Rosin is a natural resin from pine trees which comprises abietic acid and its isomers as main constituents. A conventional solder paste for use in electronic equipment is prepared from a rosin-based flux, and rosin has been considered to be an essential flux constituent in view of its effectiveness for modifying the viscosity of the paste and improving the retention of electronic parts by tacky adhesion, as well as in view of the reducing activity of abietic acid and its isomers, the main constituents of rosin, to remove oxides. However, the presence of rosin in a flux for solder paste inevitably results in the formation of a flux residue after reflow soldering in which most constituents of the rosin remain in the residue. Accordingly, rosin cannot be used as a flux constituent in a residue-free solder paste for which it is desired that 99% or more of the flux not remain after reflow soldering.
Some residue-free solder pastes which do not contain rosin have been proposed in the prior art.
U.S. Pat.

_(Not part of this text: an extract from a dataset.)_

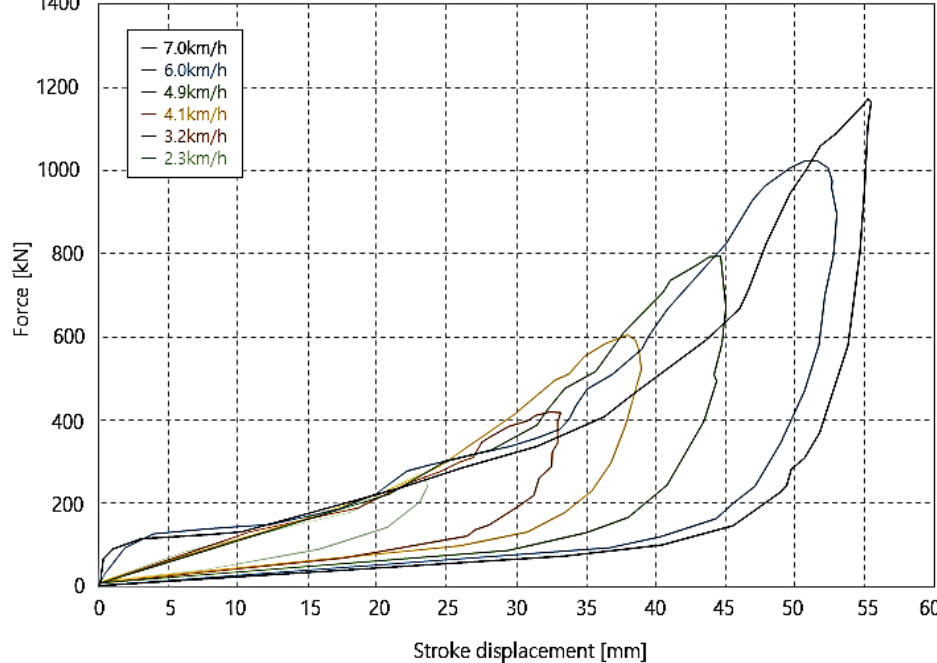
Figure 12. Characteristic curve of rubber buffer in collision test.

No. 4,919,729 discloses a fluxless solder paste for use in a reducing atmosphere formed by mixing a solder powder and a binder, which is a monohydric or polyhydric compound having a boiling point between the solidus and liquidus temperatures of the solder powder.
JP H02-290693 A1 discloses a solder paste comprising solder microparticles and an alcohol having a boiling point higher than the melting point of the solder. The solder paste may contain a vaporizable activator, a methyl methacrylate oligomer, and a fatty acid amide. Only liquid solvents are used in the solder pastes disclosed therein.
U.S. Pat. No. 5,919,317 describes a soldering flux and a solder paste which leaves substantially no residue after reflow soldering in a non-reducing atmosphere. The soldering flux contains a polyhydric organic compound having a temperature at which the mass % becomes approximately 0%, as measured by thermal gravimetry, of at least 170° C. and above the solidus temperature of a solder used in the solder paste.
In order to make a solder paste residue-free, the solder paste must be freed of rosin, while maintaining properties, which include printability and dispensability (transferability), retainability of parts (by tacky adhesion), wettability, and storage stability, as good as are attainable with a conventional rosin-based solder paste, in the absence of rosin. Furthermore, if the flux contains any solid or highly viscous constituents such as a thixotropic agent or an activator, such constituents must be vaporized during reflow soldering such that they do not form a flux residue.
None of the residue-free solder pastes proposed in the above-described documents are sufficient in rheological properties. Thus, their viscosities and thixotropic properties are not sufficiently high. As a result, these solder pastes may have the problem that the solder powder in the solder paste tends to separate from the flux, thereby adversely affecting the storage stability and printability of the solder paste through a metal mask and making it difficult to dispense the paste through a syringe. In addition, they do not have sufficient retainability of parts.